Sounds similar. A long length of ducting and lots of bends and elbows would be required to get to daylight. I worry that any OAK that needed to go to such great lengths would actually decrease the efficiency of the stove because of the friction losses of trying to pull combustion air through all that resistance. What we might end up with is a stove that burns cold outside air but does so really inefficiently.


yeah, looks like thats where we are headed... i wish i would have found this site about 8 yrs ago then i would know better
 
But you very well might find after the install that you do not need the OAK. We planned on putting one in but have not as we simply do not need it.
 
After getting all this good input and considering it for awhile I've decided against trying to do anything fancy with an OAK. The benefits don't seem greater than the likely cost. I'll just install the Fireview and see what happens. If I notice any increase in cold drafts in the living area then I'll just tell myself I'm helping to clear the house of radon. %-P
 
sksmass said:
After getting all this good input and considering it for awhile I've decided against trying to do anything fancy with an OAK. The benefits don't seem greater than the likely cost. I'll just install the Fireview and see what happens.
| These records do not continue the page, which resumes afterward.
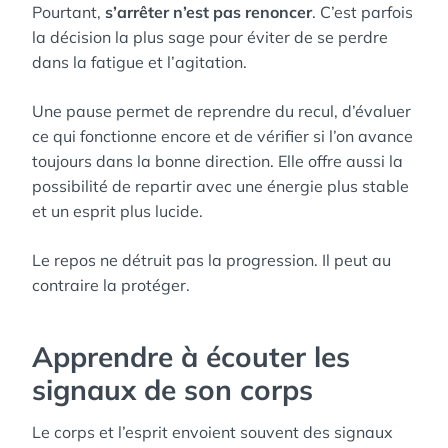
Pourtant,
s’arrêter n’est pas renoncer
. C’est parfois
la décision la plus sage pour éviter de se perdre
dans la fatigue et l’agitation.
Une pause permet de reprendre du recul, d’évaluer
ce qui fonctionne encore et de vérifier si l’on avance
toujours dans la bonne direction. Elle offre aussi la
possibilité de repartir avec une énergie plus stable
et un esprit plus lucide.
Le repos ne détruit pas la progression. Il peut au
contraire la protéger.
Apprendre à écouter les
signaux de son corps
Le corps et l’esprit envoient souvent des signaux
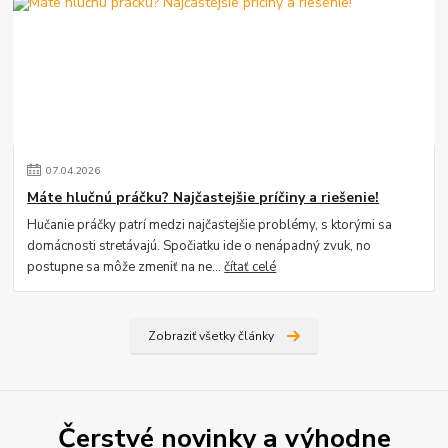
07
.
04
.
2026
Máte hlučnú práčku? Najčastejšie príčiny a riešenie!
Hučanie práčky patrí medzi najčastejšie problémy, s ktorými sa
domácnosti stretávajú. Spočiatku ide o nenápadný zvuk, no
postupne sa môže zmeniť na ne...
čítať celé
Zobraziť všetky články
Čerstvé novinky a výhodne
If I notice any increase in cold drafts in the living area then I'll just tell myself I'm helping to clear the house of radon. %-P
Yep dont fix it till its broke, see how it works and go from there.
 
here’s a little trick i learned from a rep we have in canada.

if you cannot directly connect an OAK but need makeup air and do not want just an unregulated open hole , make a simple airlock with some PVC and a 5 gallon bucket.

go through the basement wall (aboveground) and insert your PVC (3 inch would be preferrable but 2.5 will still work) after coming in through the wall elbow down and carry the pipe to about 3 inches off the floor INSIDE the 5 gallon bucket.

here’s how it works, the negative pressure in the house will pull the air in and being as the air will be colder than the air in the basement the bucket will “trap” it and only allow enough out to satisfy the pressure difference in teh summer it will not trap as much air as the temp differential is not present but in winter when you do not want a big air “leak” the colder it is outside the lesser amount of air is pulled out unless you are running the stoves/fireplaces which increases the draft and pulls more make up air out. it really works.


oops re-read didnt catch the stove was not gonna be in basement
 
Brilliant!

I have a similar situation in my house. An OAK would have required a long, twisty run, I didn't want to drill through 18" of masonry to run an OAK, and the ash pit opening was just so perfectly conveniently underneath the stove. Putting the air intake into there works great. The basement isn't too cold - it's two to four degrees cooler but still above 40 degrees. And when it is really cold outside, I'm also running the boiler anyway, which keeps the basement a little warmer.

In fact, the basement is better as a root cellar than before.
 
same setup but my OAK continues out the ash door in the basement to the outside thru a boarded up window. I think you are on the right track.. just find a way out of the basement now!